Across the hallway, Orbach, weighs in on his new TV partner -- the third he’s had in his seven seasons with the series. “We’ve written in some antagonism. There’s a generational difference, an ethnic difference, some difference in thinking,” Orbach says. Orbach, who keeps a large photo of himself and Bratt on his desk, has warm words for his new co-star. “The working condition is terrific, because Jesse is a child of the theater”, he says. “He understands teamwork. The plays the thing. That’s when it works well, when somebody’s not worried about who’s got more lines or who gets a close-up -- all those stupid things that a lot of stupid actors go through.”

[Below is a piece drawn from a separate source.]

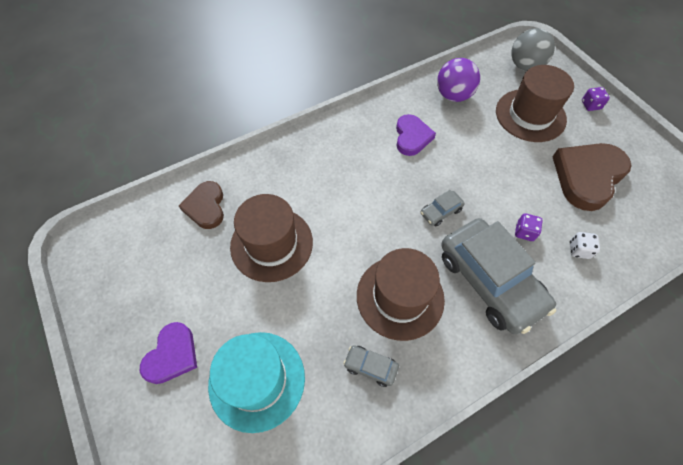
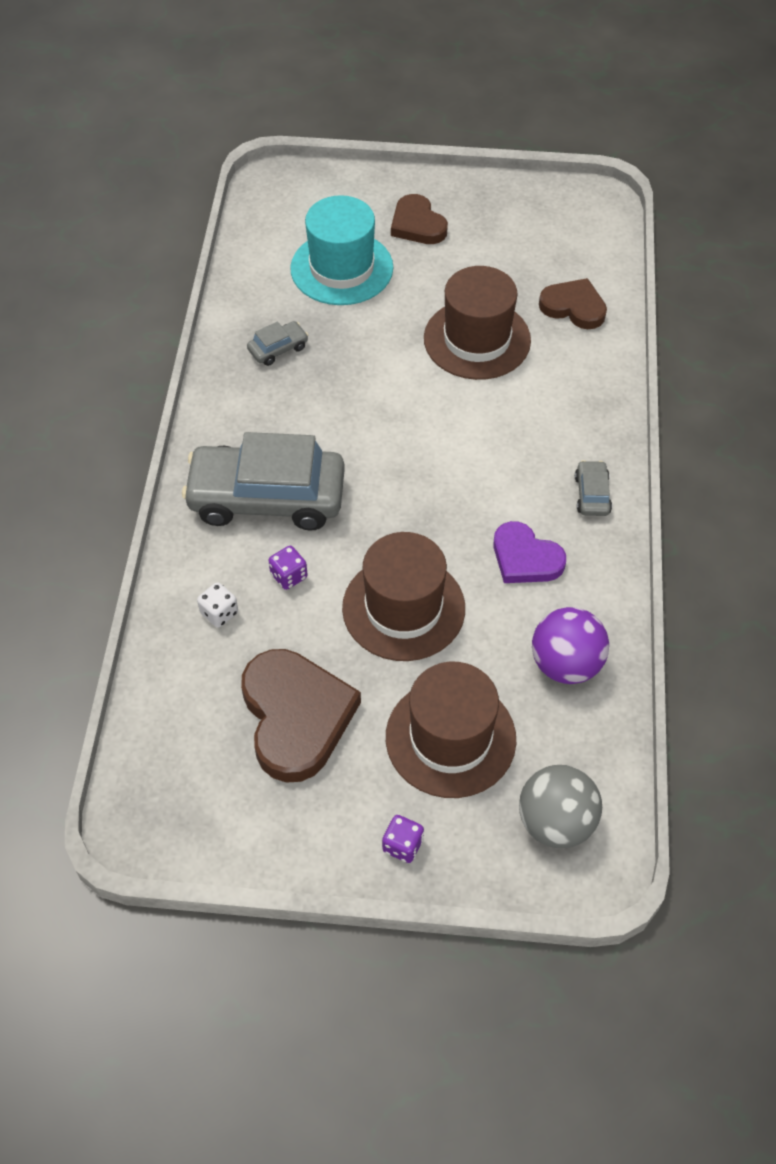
camera: 125 degrees right, 5 degrees down
purple heart [140,322,197,384] -> brown heart [391,194,448,244]
brown hat [357,248,445,341] -> brown hat moved to [342,532,465,661]
grey car [421,190,465,226] -> grey car moved to [575,460,612,516]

The 30-year-old Martin, a native of Virginia, discovered the stage after his family moved to Buffalo when he was about 6, a “shy child” with a heavy southern accent. His fourth-grade teacher corralled him into joining an after-school acting program where he stood out playing the pastor in “The Golden Goose”. “I come from the South, so my idea was Southern Baptist preacher”, he recalls with a laugh. “That’s the way I played it, which was a shock to everybody, including the teacher. But, to make a long story short, it was a big hit with the kids in school. I sort of came out of my shell a little bit.”

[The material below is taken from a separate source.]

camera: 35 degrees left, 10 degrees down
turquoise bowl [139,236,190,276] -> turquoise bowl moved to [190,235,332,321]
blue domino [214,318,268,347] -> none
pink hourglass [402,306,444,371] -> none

After graduating from New York University, Martin toured the country, doing Shakespearean theater with John Houseman’s The Acting Company -- which he followed up with extensive New York theater credits. On television, he had a starring role on the short-lived “413 Hope St.” then played the hunky doctor lover of Ally McBeal (Calista Flockhart). “It’s an incredible cast, and I love, love, love working with Calista. She’s an absolute sweetheart, a really great person,” Martin says. After spotting Martin in that role, David Duchovny cast him in an X-Files episode he wrote and was directing.

“This wasn’t an easy shoot. We did night shoots for a week and a half playing baseball in the desert in the cold, and I never once had a reason to complain”, Martin says. “A baseball-playing alien? When do you get to do stuff like that?” If there’s a “next step” in Martin’s career, it would be the film world, he says. “I am desperately trying to play Marvin Gaye on the big screen”, says Martin, whose mother was a huge fan of the late singer. “I’ve always loved the music, but I started to learn a lot more about him personally after he died. And people come to me and say “You kind of look like Marvin Gaye, especially on film”.

But Martin’s priority these days is “L&O”. “I feel like I owe Dick Wolf the world, cause it’s a job that any actor would kill for, to be on one of the best shows on television, and in New York City”, says Martin, who’s not a big fan of Los Angeles. “There’s no better job, and I got it!”